What this week has brought, however, is a renewed appreciation for my sons’ creativity. When the break began, we had to set down some ground rules. Our homeschooled son still had a class mid-week and work to do, his younger brother wasn’t likely to have many playdates because his friends were all on vacation, and I had to work every day. On top of all that, we put a strict limit on screen time. Because we’re mean parents, that’s why. Oh, and because too much of the glowing boxes turns my sweet children into mutant zombie hellhounds. None too pleasant, that.
The boys have stepped up. Books are being read, Snap Circuits are being built and rebuilt and hacked, and the creativity is out in full force. On Wednesday our oldest designed, built, and developed a Role Playing Game out of Legos. It involved a D20 die, rolling to advance the story line, and a quest for budder (yes, butter, but with a D, and it’s supposed to be gold…or something). It was well thought out, detailed, and utterly fantastic. He’s writing everything down and keeping detailed notes on the game; turns out it can be used as part of the new Game Design merit badge with Boy Scouts.

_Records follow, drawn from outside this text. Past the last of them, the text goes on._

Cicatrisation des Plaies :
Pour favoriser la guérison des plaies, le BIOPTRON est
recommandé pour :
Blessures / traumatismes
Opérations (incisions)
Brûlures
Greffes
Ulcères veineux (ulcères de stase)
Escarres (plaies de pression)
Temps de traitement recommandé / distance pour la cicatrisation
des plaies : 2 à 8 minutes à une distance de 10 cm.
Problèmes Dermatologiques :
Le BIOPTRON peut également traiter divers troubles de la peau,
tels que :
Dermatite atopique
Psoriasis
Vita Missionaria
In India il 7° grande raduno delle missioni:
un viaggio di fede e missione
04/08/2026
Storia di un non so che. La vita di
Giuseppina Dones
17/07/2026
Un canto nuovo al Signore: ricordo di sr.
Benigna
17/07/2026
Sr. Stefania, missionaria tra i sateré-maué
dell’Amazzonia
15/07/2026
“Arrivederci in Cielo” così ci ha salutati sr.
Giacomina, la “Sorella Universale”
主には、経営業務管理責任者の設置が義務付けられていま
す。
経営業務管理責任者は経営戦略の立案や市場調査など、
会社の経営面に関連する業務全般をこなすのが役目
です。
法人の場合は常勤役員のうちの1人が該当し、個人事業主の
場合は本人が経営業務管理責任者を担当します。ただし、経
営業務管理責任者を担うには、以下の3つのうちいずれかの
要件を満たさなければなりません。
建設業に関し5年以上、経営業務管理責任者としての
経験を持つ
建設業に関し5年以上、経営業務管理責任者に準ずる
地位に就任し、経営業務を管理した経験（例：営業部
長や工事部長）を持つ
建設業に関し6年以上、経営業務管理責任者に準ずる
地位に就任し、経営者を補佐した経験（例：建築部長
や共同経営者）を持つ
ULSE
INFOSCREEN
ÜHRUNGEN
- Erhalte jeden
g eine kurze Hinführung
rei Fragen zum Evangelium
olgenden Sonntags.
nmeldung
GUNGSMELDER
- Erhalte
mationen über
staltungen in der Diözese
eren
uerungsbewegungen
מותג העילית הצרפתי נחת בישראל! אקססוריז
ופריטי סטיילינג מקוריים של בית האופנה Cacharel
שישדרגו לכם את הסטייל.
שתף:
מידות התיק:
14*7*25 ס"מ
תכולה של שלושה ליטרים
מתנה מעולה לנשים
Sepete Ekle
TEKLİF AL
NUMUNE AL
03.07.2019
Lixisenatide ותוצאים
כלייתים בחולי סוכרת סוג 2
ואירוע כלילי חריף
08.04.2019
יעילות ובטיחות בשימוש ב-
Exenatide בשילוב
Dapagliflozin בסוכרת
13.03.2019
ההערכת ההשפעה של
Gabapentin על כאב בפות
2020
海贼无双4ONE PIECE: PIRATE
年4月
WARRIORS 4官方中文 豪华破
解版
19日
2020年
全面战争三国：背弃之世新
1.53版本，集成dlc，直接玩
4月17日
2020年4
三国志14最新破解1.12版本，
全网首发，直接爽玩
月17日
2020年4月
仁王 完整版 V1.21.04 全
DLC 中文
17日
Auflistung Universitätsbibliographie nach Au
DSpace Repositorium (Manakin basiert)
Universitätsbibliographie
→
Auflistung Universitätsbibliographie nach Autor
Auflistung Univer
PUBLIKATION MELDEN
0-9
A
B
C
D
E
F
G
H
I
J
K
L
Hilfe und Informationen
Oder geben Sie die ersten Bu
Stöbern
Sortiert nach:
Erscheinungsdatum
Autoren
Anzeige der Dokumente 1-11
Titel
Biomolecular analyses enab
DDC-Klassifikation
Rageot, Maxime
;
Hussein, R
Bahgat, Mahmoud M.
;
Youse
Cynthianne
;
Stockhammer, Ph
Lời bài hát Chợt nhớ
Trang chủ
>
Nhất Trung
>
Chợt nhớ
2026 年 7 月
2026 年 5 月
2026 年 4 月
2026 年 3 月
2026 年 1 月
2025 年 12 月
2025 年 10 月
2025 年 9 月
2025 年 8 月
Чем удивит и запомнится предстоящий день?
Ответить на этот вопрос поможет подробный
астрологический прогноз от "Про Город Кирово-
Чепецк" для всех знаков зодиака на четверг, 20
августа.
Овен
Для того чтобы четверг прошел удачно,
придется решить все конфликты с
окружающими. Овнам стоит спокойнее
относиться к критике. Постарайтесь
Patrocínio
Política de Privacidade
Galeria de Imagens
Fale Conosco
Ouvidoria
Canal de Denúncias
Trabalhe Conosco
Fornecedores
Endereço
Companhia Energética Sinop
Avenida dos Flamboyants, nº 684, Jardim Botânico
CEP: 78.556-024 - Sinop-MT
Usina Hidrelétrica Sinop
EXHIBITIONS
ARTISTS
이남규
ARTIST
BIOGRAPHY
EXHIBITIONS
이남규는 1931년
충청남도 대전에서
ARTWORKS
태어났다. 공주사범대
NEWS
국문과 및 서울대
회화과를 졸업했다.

I love how the creativity flows without the distraction of screens…or me. If I’m around, they’re suddenly bored. But if I’m unavailable, lo and behold they not only entertain themselves and each other but create for the joy of it. (And before someone starts railing at me for leaving them home alone, my husband works from home and they know better than to interrupt him for anything less than blood/bone/vomit/fire.) I think I need to get myself out of the equation a bit more in the future.
Because creativity is best developed when an antidote to boredom.